# [What the exercise asks]
Among the entries below, find the lines with "confidence" and copy them.

# [Data for review]
+ + + + +

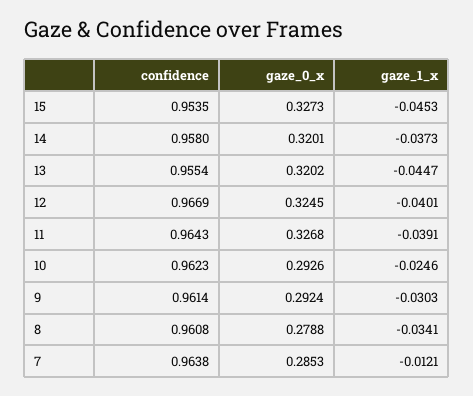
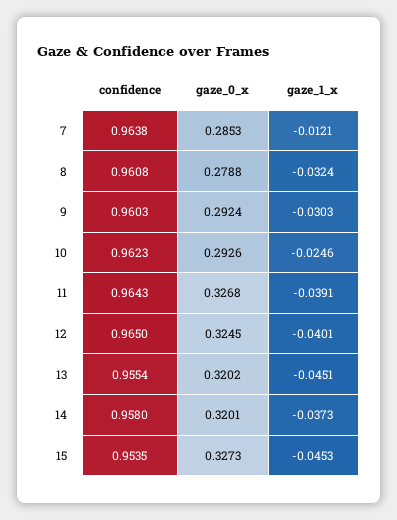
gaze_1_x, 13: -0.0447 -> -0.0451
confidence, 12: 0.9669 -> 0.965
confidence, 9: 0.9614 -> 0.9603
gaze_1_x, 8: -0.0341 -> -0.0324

+ + + + +

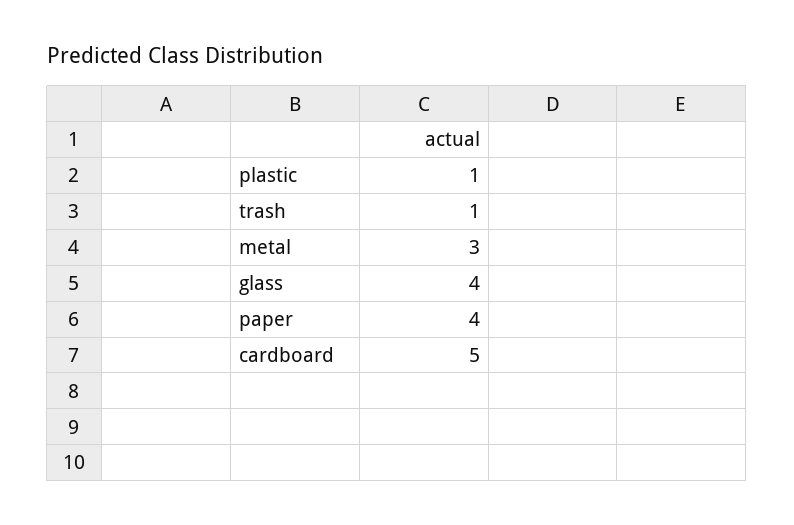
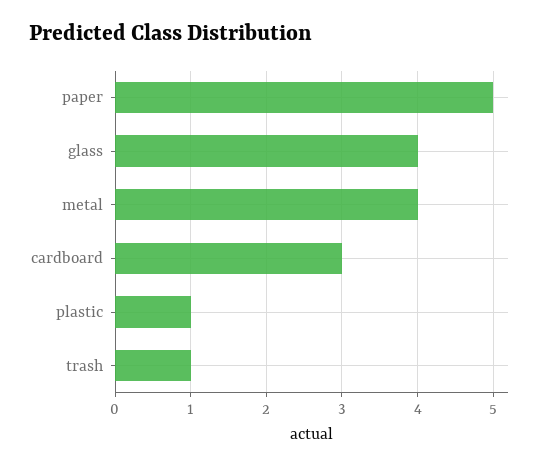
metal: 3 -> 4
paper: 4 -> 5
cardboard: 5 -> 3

+ + + + +

# [Solution for this problem]
confidence, 12: 0.9669 -> 0.965
confidence, 9: 0.9614 -> 0.9603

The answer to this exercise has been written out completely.